ON 20 Feb 2015 HQMC released an extensive update to the MCBULL 1500. The true impact for these changes will most likely be most evident in the Marine Corps Reserve. For reserve unit commanders and training chiefs the changes will possibly make attaining readiness in accordance with policy actually doable. The big highlights are below:
To be determined by the first general officer in the chain of command.
We will have to wait and see what the reserve CGs decide on this one, but the implications may be huge, begin that even the most basic training evolution can consume one full day in the training calendar. Changing this requirement to only pre-deployment or MOS specific could free up a large percentage of annual training time.

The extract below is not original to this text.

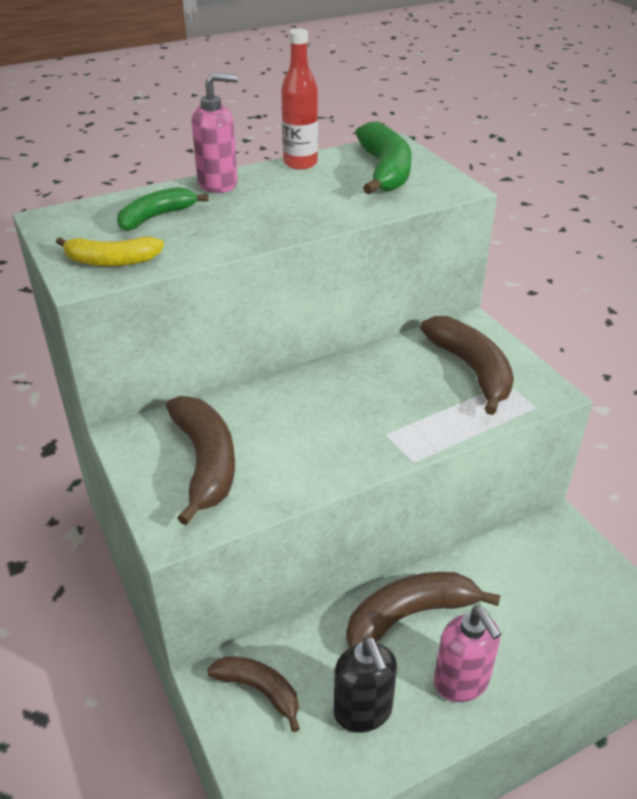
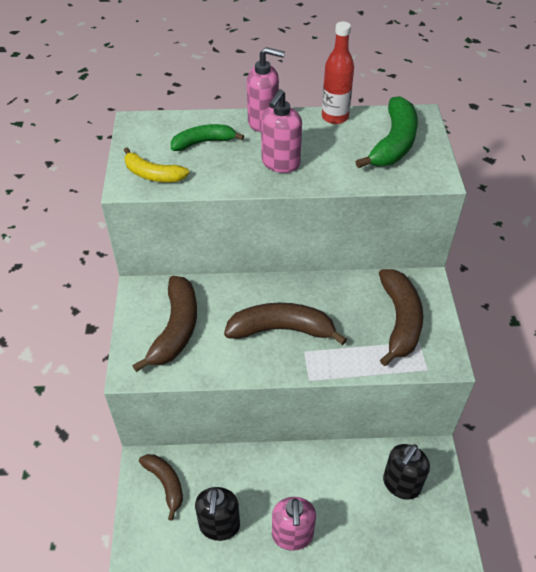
camera: 25 degrees right, 10 degrees up
brown banana [346,572,500,648] -> brown banana moved to [224,303,347,345]
none -> pink soap dispenser [261,89,302,173]
none -> black soap dispenser [383,444,430,500]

Reserve component: At least 6 months prior to deployment
This change effectively removes CBRN training from the annual training calender, and moves it to ILOC or some other pre deployment training regiment. This change will also free up a half to full day in the annual calendar, and if the current standards are followed to the letter of the policy could free up 2 full days or more.
Classroom time changes:
Two Semper Fit course requirements have been removed completely. As well as Domestic Violence, Combat Stress, Substance Abuse, Suicide Prevention, and Family Advocacy have been rolled into one program, which no longer has a powerpoint/classroom requirement. This change can easily alleviate a full day of training, and possibly the most negative retention component in the annual training plan. There will still be classroom time requirements, but the drastic reduction in repetitive courses should make incremental training possible to plan and prevent the all day powerpoint exercises.
Altogether the annual training calendar requirements have been possibly reduced by 23 instruction hours. Which is almost 8 drill periods or 2 complete drill weekends. These simple changes and reductions in redundancies should make it more possible to meet training standards without cutting corners, and may actually increase retention.